YOUR ASSIGNMENT >> Copy out the lines word for word, starting at the very beginning of the items and ending at the line that contains "généralement considérée comme une". Include both of those lines.

[Opening DATASET EXCERPTS section]

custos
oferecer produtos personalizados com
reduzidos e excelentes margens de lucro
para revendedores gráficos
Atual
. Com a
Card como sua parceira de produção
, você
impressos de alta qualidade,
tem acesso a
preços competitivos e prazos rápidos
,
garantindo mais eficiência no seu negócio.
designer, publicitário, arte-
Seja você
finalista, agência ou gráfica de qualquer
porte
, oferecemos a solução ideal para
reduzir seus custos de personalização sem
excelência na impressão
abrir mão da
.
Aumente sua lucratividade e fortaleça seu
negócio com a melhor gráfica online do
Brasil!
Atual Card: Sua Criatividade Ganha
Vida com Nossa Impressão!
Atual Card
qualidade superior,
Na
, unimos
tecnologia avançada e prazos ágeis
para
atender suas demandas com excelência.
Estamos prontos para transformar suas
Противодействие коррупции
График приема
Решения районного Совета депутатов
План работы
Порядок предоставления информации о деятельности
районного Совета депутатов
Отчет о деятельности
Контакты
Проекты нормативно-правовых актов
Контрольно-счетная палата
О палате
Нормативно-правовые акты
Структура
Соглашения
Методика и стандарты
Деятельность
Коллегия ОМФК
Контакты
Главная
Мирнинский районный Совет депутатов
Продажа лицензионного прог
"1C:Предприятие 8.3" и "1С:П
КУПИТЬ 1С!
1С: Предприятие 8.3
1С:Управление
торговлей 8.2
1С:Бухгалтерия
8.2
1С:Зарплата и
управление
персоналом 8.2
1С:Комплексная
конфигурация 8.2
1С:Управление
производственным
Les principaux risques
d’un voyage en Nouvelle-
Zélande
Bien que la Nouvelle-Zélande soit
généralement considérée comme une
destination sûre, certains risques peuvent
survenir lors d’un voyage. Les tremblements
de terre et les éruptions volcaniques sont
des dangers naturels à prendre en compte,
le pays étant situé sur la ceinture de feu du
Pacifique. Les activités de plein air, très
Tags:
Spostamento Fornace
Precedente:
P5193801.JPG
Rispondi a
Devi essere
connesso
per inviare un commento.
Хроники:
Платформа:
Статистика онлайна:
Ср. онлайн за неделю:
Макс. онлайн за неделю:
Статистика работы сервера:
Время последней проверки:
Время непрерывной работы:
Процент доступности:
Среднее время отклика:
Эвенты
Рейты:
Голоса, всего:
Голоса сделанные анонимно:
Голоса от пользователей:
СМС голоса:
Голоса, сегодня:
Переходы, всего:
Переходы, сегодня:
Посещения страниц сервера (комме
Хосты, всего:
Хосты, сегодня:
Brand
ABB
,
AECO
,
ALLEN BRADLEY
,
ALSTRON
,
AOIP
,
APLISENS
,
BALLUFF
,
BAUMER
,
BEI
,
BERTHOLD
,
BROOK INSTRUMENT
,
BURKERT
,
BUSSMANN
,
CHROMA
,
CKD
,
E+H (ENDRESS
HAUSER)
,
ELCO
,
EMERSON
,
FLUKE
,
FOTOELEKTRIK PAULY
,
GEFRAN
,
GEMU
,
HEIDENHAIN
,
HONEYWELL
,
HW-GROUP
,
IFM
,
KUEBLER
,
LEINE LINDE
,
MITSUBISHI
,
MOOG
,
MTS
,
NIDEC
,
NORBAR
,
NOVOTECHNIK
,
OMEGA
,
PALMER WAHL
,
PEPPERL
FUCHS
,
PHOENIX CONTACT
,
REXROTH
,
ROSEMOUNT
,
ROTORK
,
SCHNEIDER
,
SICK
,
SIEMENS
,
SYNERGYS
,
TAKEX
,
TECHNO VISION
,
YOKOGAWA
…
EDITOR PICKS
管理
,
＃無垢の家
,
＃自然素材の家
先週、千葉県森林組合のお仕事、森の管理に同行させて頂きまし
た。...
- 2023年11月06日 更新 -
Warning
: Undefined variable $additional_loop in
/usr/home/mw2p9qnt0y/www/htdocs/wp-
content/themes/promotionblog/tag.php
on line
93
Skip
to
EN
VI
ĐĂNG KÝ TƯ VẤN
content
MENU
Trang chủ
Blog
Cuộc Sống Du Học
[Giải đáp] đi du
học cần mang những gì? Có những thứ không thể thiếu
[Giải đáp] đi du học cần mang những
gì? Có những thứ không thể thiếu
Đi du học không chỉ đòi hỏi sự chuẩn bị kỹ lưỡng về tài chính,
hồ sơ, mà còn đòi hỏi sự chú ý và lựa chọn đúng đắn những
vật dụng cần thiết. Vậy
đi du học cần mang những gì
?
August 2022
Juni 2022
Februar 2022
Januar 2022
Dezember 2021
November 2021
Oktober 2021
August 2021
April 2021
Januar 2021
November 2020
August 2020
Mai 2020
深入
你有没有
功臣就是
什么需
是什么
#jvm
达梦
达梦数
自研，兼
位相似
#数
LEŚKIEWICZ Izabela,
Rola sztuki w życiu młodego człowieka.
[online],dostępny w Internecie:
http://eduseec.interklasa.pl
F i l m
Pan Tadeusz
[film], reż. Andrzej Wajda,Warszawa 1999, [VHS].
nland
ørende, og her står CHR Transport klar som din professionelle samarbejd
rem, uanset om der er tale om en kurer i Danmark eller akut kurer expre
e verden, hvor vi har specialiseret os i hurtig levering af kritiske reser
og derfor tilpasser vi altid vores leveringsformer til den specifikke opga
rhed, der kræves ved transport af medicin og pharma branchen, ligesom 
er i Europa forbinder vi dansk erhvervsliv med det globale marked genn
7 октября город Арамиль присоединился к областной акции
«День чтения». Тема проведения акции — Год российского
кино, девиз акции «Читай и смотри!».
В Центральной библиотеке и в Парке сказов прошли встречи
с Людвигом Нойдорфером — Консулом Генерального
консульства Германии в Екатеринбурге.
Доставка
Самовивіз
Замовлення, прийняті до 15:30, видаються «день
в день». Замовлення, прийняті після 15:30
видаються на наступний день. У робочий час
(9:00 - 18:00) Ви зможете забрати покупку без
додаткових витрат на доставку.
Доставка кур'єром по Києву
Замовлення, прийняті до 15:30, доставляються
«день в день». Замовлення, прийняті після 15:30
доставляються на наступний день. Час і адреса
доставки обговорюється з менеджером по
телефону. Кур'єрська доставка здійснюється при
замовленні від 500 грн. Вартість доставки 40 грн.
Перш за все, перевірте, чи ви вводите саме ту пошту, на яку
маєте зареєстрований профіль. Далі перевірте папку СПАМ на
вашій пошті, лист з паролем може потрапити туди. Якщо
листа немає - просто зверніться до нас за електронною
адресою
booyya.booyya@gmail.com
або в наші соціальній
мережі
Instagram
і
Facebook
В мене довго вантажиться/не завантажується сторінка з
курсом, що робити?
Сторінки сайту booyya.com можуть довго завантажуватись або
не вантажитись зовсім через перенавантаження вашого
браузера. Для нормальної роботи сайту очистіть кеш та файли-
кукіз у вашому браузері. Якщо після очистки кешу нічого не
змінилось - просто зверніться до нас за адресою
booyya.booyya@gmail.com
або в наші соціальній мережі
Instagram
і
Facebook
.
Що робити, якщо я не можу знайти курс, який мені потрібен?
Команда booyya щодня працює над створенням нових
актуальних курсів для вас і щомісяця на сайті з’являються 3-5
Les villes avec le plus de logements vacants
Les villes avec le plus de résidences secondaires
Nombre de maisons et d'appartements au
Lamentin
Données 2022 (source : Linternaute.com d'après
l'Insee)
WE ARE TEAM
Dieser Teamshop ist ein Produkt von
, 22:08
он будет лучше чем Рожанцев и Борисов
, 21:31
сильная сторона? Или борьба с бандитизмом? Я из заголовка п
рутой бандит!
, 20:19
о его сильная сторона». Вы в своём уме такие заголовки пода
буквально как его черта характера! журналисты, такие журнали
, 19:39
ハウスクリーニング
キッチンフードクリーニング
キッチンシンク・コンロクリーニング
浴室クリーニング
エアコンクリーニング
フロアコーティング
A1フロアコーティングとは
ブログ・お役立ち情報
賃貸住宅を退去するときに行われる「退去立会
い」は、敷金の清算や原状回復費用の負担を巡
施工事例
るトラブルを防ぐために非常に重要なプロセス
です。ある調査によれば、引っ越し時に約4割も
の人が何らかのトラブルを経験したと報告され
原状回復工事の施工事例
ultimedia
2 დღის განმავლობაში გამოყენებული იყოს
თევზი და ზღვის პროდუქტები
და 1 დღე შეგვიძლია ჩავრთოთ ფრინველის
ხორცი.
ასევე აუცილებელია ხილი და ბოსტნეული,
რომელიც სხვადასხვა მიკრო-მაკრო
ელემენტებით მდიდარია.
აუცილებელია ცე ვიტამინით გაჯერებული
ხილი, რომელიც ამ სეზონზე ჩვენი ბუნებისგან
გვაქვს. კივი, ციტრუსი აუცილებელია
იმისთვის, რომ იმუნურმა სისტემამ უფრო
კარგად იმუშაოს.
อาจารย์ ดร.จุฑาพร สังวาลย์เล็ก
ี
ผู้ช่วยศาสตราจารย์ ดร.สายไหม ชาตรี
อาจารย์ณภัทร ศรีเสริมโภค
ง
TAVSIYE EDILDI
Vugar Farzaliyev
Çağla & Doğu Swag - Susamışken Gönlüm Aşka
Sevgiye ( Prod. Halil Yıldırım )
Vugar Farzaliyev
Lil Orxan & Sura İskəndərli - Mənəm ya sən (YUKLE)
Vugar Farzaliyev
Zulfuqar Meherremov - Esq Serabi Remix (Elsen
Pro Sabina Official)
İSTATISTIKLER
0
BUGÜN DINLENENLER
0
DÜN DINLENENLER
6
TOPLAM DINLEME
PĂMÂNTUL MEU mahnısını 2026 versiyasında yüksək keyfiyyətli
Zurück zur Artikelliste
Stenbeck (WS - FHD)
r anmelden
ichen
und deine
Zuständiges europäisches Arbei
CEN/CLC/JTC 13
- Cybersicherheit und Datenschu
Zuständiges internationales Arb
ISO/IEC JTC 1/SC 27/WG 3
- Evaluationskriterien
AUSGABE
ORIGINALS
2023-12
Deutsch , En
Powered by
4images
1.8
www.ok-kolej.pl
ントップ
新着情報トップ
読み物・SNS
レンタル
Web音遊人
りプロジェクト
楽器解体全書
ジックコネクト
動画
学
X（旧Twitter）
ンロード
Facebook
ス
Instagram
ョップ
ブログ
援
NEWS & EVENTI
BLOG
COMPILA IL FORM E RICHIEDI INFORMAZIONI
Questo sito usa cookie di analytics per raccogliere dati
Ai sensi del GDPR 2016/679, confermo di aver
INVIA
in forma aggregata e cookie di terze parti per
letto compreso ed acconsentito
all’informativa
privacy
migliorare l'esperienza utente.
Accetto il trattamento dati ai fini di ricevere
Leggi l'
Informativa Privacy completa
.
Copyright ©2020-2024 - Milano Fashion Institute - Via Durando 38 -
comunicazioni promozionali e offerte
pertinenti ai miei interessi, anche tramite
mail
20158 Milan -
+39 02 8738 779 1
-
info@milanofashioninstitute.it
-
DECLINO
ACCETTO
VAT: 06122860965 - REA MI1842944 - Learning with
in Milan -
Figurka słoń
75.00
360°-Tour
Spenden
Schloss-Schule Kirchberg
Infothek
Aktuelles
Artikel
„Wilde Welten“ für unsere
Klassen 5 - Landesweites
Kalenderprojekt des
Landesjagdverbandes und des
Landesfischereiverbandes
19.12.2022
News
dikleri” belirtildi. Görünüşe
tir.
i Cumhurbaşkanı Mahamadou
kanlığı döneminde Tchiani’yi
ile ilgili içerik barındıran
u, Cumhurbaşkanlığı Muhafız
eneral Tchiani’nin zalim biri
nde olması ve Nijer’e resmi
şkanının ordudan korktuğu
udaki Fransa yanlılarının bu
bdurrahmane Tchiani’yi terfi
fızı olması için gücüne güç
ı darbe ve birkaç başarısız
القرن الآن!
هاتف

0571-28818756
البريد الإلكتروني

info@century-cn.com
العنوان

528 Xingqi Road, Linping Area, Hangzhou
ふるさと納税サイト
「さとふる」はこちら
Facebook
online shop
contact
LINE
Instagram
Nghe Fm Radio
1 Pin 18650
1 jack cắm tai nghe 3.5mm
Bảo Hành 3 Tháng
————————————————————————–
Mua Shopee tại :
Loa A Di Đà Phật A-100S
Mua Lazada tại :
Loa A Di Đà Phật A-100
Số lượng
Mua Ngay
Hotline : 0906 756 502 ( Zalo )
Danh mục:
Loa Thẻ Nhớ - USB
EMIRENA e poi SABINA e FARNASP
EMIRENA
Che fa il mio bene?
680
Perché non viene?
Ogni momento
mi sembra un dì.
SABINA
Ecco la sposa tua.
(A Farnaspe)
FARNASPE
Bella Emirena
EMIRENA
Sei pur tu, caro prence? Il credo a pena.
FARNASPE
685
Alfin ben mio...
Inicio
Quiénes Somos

[Closing DATASET EXCERPTS section]

RESULT OF THE EXERCISE >>
custos
oferecer produtos personalizados com
reduzidos e excelentes margens de lucro
para revendedores gráficos
Atual
. Com a
Card como sua parceira de produção
, você
impressos de alta qualidade,
tem acesso a
preços competitivos e prazos rápidos
,
garantindo mais eficiência no seu negócio.
designer, publicitário, arte-
Seja você
finalista, agência ou gráfica de qualquer
porte
, oferecemos a solução ideal para
reduzir seus custos de personalização sem
excelência na impressão
abrir mão da
.
Aumente sua lucratividade e fortaleça seu
negócio com a melhor gráfica online do
Brasil!
Atual Card: Sua Criatividade Ganha
Vida com Nossa Impressão!
Atual Card
qualidade superior,
Na
, unimos
tecnologia avançada e prazos ágeis
para
atender suas demandas com excelência.
Estamos prontos para transformar suas
Противодействие коррупции
График приема
Решения районного Совета депутатов
План работы
Порядок предоставления информации о деятельности
районного Совета депутатов
Отчет о деятельности
Контакты
Проекты нормативно-правовых актов
Контрольно-счетная палата
О палате
Нормативно-правовые акты
Структура
Соглашения
Методика и стандарты
Деятельность
Коллегия ОМФК
Контакты
Главная
Мирнинский районный Совет депутатов
Продажа лицензионного прог
"1C:Предприятие 8.3" и "1С:П
КУПИТЬ 1С!
1С: Предприятие 8.3
1С:Управление
торговлей 8.2
1С:Бухгалтерия
8.2
1С:Зарплата и
управление
персоналом 8.2
1С:Комплексная
конфигурация 8.2
1С:Управление
производственным
Les principaux risques
d’un voyage en Nouvelle-
Zélande
Bien que la Nouvelle-Zélande soit
généralement considérée comme une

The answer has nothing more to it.